В это время вернулась Цзы-сяо. Как и в прошлый раз, она влетела через окно.
– Письмо ваше я отдала, – сообщила она Гуй-чэнь. – Сегодня уже поздно, и я навещу вас в другой раз, а пока прощайте! – С этими словами она одним прыжком вылетела через окно и исчезла.
* * *
На следующий день с самого раннего утра Гуй-чэнь, Хун-цюй и Лань-инь стали ждать подруг, но время шло, а никто из них не являлся.
– Девица в красном, наверно, обманула нас и не передала письмо, – беспокоилась Лань-инь.
Но вот к полудню долгожданные гости прибыли все вместе. Вань-жу, Жо-хуа, Фэн-хуань и Сяо-чунь приветствовали хозяев и познакомились с новыми подругами Гуй-чэнь. Затем все собрались в комнате для занятий. Когда Хун-цюй заговорила о том, как они вчера с Цзы-сяо послали письмо, Жо-хуа вдруг покатилась со смеху.
– Что это ты хохочешь? – спросила ее Лань-инь.
– Ну как же! Мы ведь с Вань-жу живем в одной комнате, – стала рассказывать Жо-хуа, продолжая смеяться. – Вчера поздно вечером мы заперлись и уже стали раздеваться, как вдруг окно с шумом распахнулось и в комнату к нам кто-то влетел. Вань-жу, которая в это время уже сняла с одной ноги туфлю, до того растерялась, что так с босой ногой и полезла под кровать. Хорошо, что я не из пугливых: узнала, в чем дело, и приняла от нее письмо. А Вань-жу вылезла из-под кровати только тогда, когда Цзы-сяо, наверно, была уже дома.
Раздался дружный смех, а Вань-жу, обиженная, с укором обратилась к Гуй-чэнь:
– А ты тоже додумалась – среди ночи посылать с записками. Хорошо еще, что я не так труслива, а то могла бы и умереть со страху.
– Ты хоть со страху не умерла, но перепугалась все же порядком, если полезла под кровать, да еще с босою ногой, – подсмеивалась над девушкой Фэн-хуань.
– А в чем было дело? – спросила Лянь Цзинь-фэн у Гуй-чэнь. – Кого это вы посылали к сестрице Вань-жу, что она так перепугалась?
Тут Гуй-чэнь рассказала ей о том, как накануне явилась Цзы-сяо и как она взялась передать письмо.

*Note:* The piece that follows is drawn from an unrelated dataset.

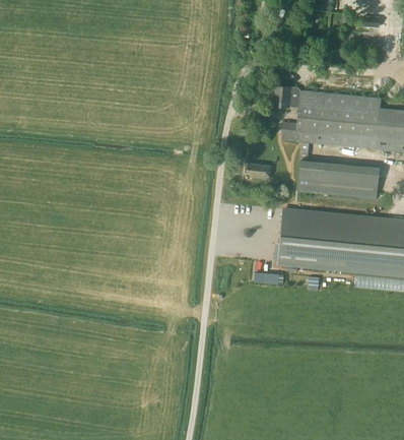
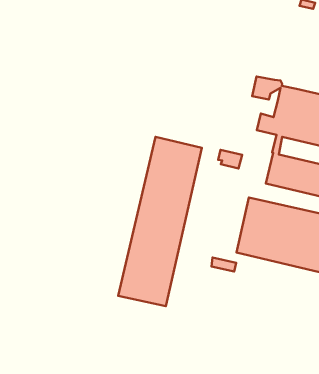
building: none -> [118,137,202,306]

– Когда она влетела к нам в комнату, – вспоминала Хун-цюй, – я сперва увидела только красную полосу света и тоже испугалась. Потом я уже разглядела, что это была девица, одетая во все красное, с лицом, пылающим ярким румянцем. Надо сказать, что вечером при свете лампы она была очень хороша собой.
– Цзы-сяо [409] такая красная, а зовут ее лиловой, – вставила Сяо-чунь. – Надо было бы дать ей имя, связанное с чем-нибудь красным. А вот сестрицу Хун-хун [410] назвали красненькой, а лицо у нее скорей лиловатое. По-моему, им следовало бы поменяться именами, чтобы имя каждой соответствовало внешнему облику.
– Если бы имена давались по такому признаку, – заметила Фэн-хуань, – тогда на лице у Тин-тин [411] должны были бы быть беседки, а у Жо-хуа цветочки.